Читать «Борис Рыжий. Дивий Камень» онлайн - страница 62

Илья Зиновьевич Фаликов

Мгновенно сблизились, началась переписка. Борис явился в Питер уже в том же году. Он остановился в маленькой академической гостинице на улице Миллионной, в то время улице Халтурина. Там он пребывал каждый раз, его приезды оформлялись как научные командировки от аспирантуры, не без участия отца, разумеется. В каморке гостиничного номера клубился дым, потреблялись напитки, в основном вино (разное, недорогое) и пиво («Балтика-6», «Портер»), текли пространные речи о поэзии, читались стихи, назывались имена. Бывали в гостях, в компаниях собратьев читали стихи по кругу, импровизировали: строчку — Борис, строчку — Саша. Накопилась куча стихов-посвящений Бориса, претерпевших разные редакции. Ходили в Новую Голландию, на Пряжку — к Блоку, на Литераторские мостки, на кладбище Александро-Невской лавры, где лежат Боратынский, Вяземский, Жуковский. Появился в знакомствах первый иностранец — Ханс Боланд, переводчик, жил на канале Грибоедова, много лет преподавал голландский язык в университете, позже — переводил стихи Бориса.

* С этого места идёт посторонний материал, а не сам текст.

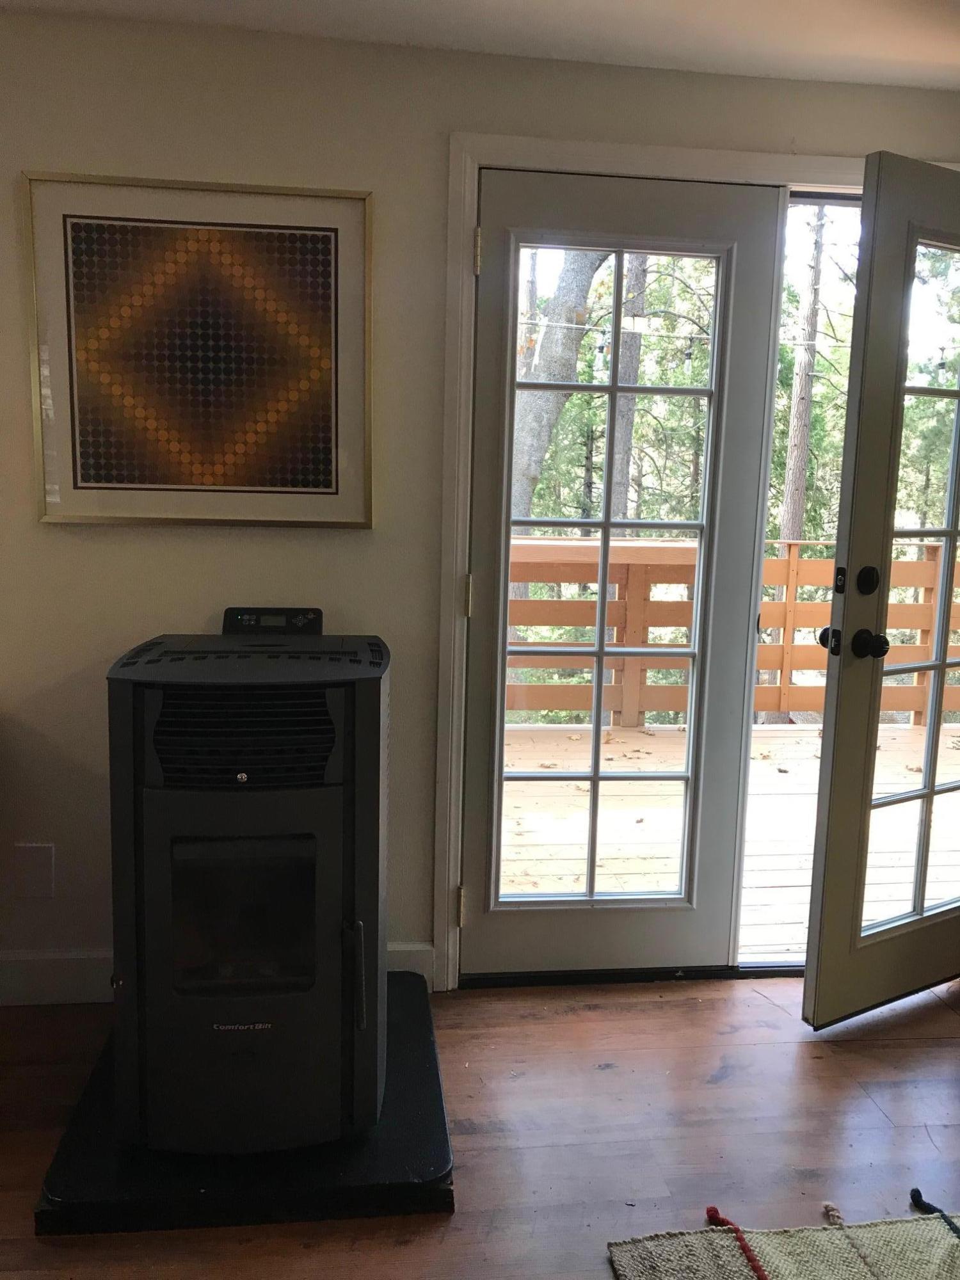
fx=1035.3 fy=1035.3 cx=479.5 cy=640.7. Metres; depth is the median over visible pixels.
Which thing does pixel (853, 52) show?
ceiling
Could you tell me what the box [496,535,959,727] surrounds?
deck railing
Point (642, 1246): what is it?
rug
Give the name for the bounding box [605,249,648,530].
tree trunk
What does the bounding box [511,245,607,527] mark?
tree
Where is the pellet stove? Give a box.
[106,609,392,1152]
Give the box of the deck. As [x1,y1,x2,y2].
[496,716,959,957]
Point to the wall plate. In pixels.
(46, 859)
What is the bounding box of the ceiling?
[1,0,959,91]
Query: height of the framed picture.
0.767 m
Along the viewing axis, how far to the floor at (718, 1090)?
2.13 m
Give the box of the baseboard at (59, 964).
[0,943,435,1006]
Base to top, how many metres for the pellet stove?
0.977 m
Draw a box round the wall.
[0,4,959,997]
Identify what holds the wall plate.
attached to the wall
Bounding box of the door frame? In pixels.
[429,129,857,987]
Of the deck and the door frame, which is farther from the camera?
the deck
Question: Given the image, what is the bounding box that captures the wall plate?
[13,842,55,899]
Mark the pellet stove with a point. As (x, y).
(328, 794)
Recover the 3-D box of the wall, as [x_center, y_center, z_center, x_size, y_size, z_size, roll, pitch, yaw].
[-0.105,-0.241,2.612,5.047,2.301,0.159,0,9,-6]
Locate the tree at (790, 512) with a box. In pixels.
[777,204,830,546]
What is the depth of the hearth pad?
1.88 m
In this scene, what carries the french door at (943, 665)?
attached to the door frame
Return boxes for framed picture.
[19,171,375,527]
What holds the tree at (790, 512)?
on the ground
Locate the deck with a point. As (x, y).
(805, 883)
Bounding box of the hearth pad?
[33,969,456,1234]
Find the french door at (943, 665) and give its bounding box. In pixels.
[799,151,959,1030]
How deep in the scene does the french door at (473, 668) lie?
2.64 m
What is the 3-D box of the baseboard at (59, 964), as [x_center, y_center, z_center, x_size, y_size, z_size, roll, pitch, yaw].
[-1.357,0.843,2.497,2.582,0.128,0.016,0,9,-6]
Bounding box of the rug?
[608,1201,959,1279]
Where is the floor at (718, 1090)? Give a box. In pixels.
[0,970,959,1279]
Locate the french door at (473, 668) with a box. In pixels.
[457,162,788,977]
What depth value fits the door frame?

Конечно же все эти годы блистало и имя Мандельштама, чье «Поедем в Царское Село!» напрямую обыгрывается в «Царском Селе» Рыжего.

Тот же Мандельштам — и в «Элегии» 1998 года:

…И вечно неуместный, как ребёнок, самой природы вечный меньшевик, я руку жал писателям, поэтам, пил суррогат в посёлке приисковом, кутил, учился в горном институте, печатал вирши в периодике. Четыре года занимался боксом, а до того ещё четыре года — авиа-моделированием. Лечился. Пил. И заново лечился. — Ты должен быть авиамоделистом, — мне говорил Сергей Петрович Комов. — Ты должен стать боксёром, — говорил мне чемпион Европы А. Засухин. И приглашал меня в аспирантуру Иосиф Абрамович Шапиро. А некто Алексей Арнольдыч Пурин сказал: вы замечательный поэт. Я жить хочу. Прощайте, самолёты. Висите на гвозде, восьмиунцовки. И крепко-крепко спите под землёй, мои месторождения урана. Стихи, прощайте. Ждёт меня тайга. Два трогательных ангела над драгой.

«Восьмиунцовки», говорю для непосвященных, это такие боксерские перчатки (весом восемь унций).

Рыжий всегда писал многоуровнево, многосоставно — при всей внешней простоте. Здесь мы найдем не только мандельштамовского мохнатого деятеля («Полночь в Москве», 1932):

Где арестованный медведь гуляет — Самой природы вечный меньшевик,

но и отзвук Михаила Кузмина, действительно гениально звучащего:

Венок над головой, открыты губы, Два ангела напрасных за спиной. Не поразит мой слух ни гром, ни трубы, Ни тихий зов куда-то в край иной.

(«Мой портрет», 1907)

У Рыжего есть стишок «Два ангела» (1996):

…Мне нравятся детские сказки, фонарики, горки, салазки, значки, золотинки, хлопушки, баранки, конфеты, игрушки. …больные ангиной недели, чтоб кто-то сидел на постели и не отпускал мою руку — навеки — на адскую муку.